A ansiedade de separação é caracterizada por respostas fisiológicas e comportamentais que surgem quando o tutor ou objeto de apego se ausenta. Cães tendem a ser mais suscetíveis, mas felinos também podem apresentar o transtorno, especialmente quando desenvolvem vínculo intenso com uma única pessoa da casa.
Estudos indicam que animais que vivem em lares com apenas um tutor apresentam risco maior de desenvolver o problema. Alterações bruscas de rotina, mudança de residência, introdução de novos animais, períodos prolongados de isolamento e histórico de abandono figuram entre os fatores associados à ansiedade de separação.

Ansiedade de separação e sinais clínicos
Os sinais são inespecíficos e exigem avaliação profissional. Entre as manifestações fisiológicas estão taquicardia, respiração acelerada, tremores, salivação excessiva, vômitos e diarreia. No campo comportamental, destacam-se vocalização intensa, micção e defecação fora do local habitual, agressividade, escavação, arranhaduras em móveis, redução de apetite e comportamentos repetitivos como lambedura excessiva.
A identificação precoce da ansiedade de separação depende da análise do histórico do animal, incluindo mudanças recentes na rotina, na alimentação ou no ambiente. A anamnese detalhada permite diferenciar o transtorno de outras condições clínicas ou comportamentais.
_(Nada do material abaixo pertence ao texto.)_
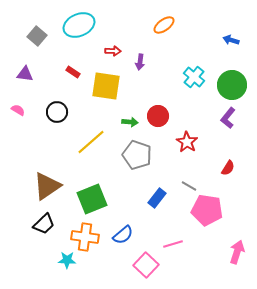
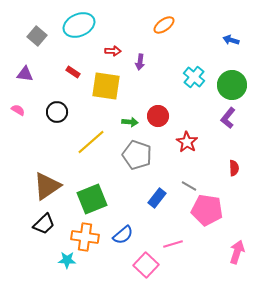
red semicircle: moved 6 px right; rotated 35 degrees counterclockwise
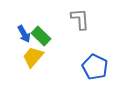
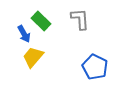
green rectangle: moved 15 px up
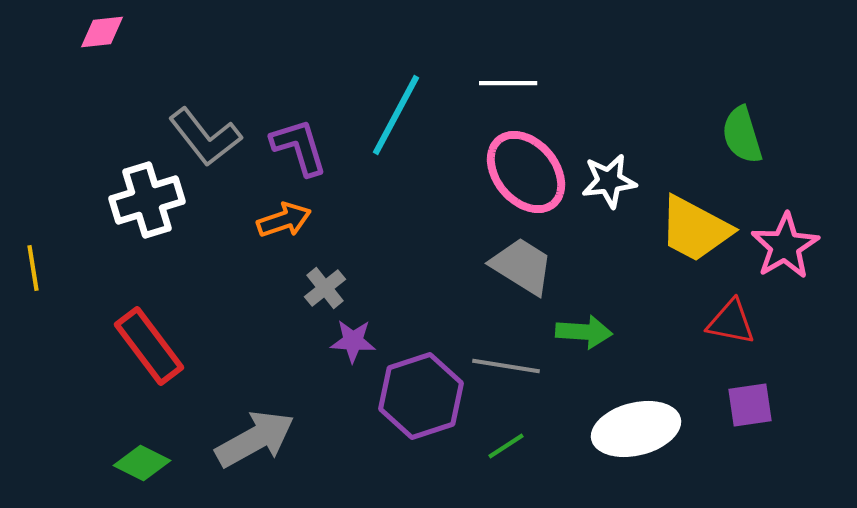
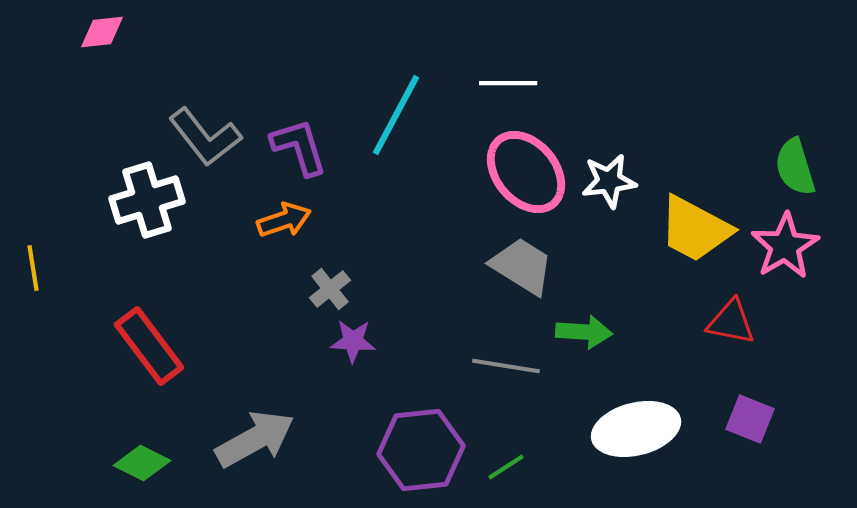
green semicircle: moved 53 px right, 32 px down
gray cross: moved 5 px right, 1 px down
purple hexagon: moved 54 px down; rotated 12 degrees clockwise
purple square: moved 14 px down; rotated 30 degrees clockwise
green line: moved 21 px down
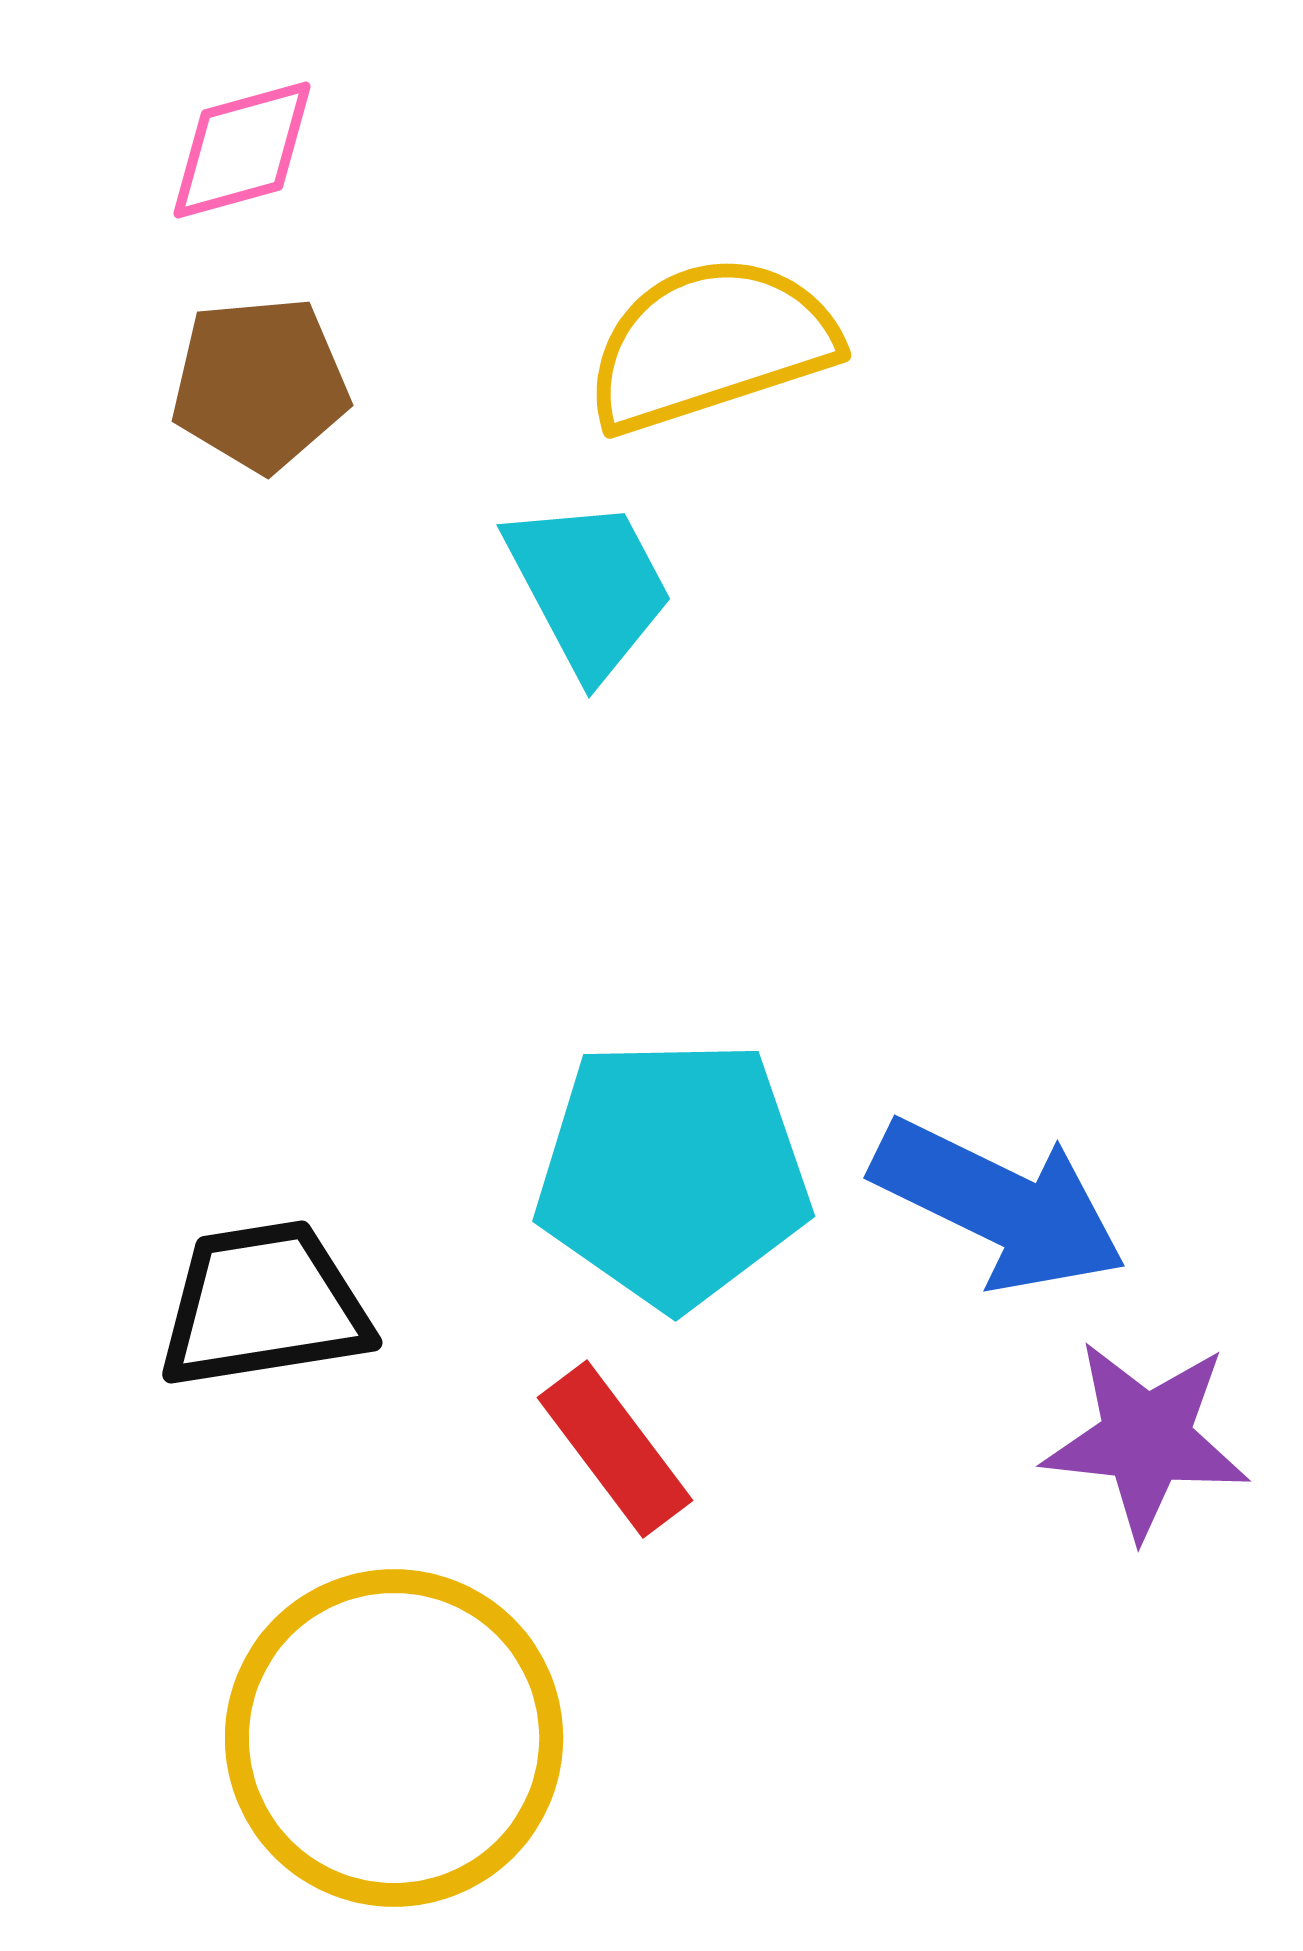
A prevenção envolve ajustes graduais na dinâmica doméstica. Recomenda-se evitar despedidas prolongadas ou demonstrações excessivamente efusivas ao sair de casa, pois esses comportamentos podem intensificar o pico de ansiedade do animal. A criação de rotina previsível, com passeios, brincadeiras e interação distribuída entre todos os moradores, reduz a dependência exclusiva de um tutor.
O enriquecimento ambiental é ferramenta central na prevenção da ansiedade de separação. Brinquedos interativos, estímulos sensoriais e desafios cognitivos mantêm o animal ocupado e favorecem comportamentos naturais da espécie. A adaptação gradual em mudanças de casa ou na introdução de novos integrantes — humanos ou animais — também contribui para estabilidade emocional.
Quando necessário, terapia comportamental e acompanhamento veterinário especializado podem incluir intervenções adicionais, como uso de fármacos ou fitoterápicos. O prognóstico costuma ser favorável quando as orientações são seguidas de forma consistente.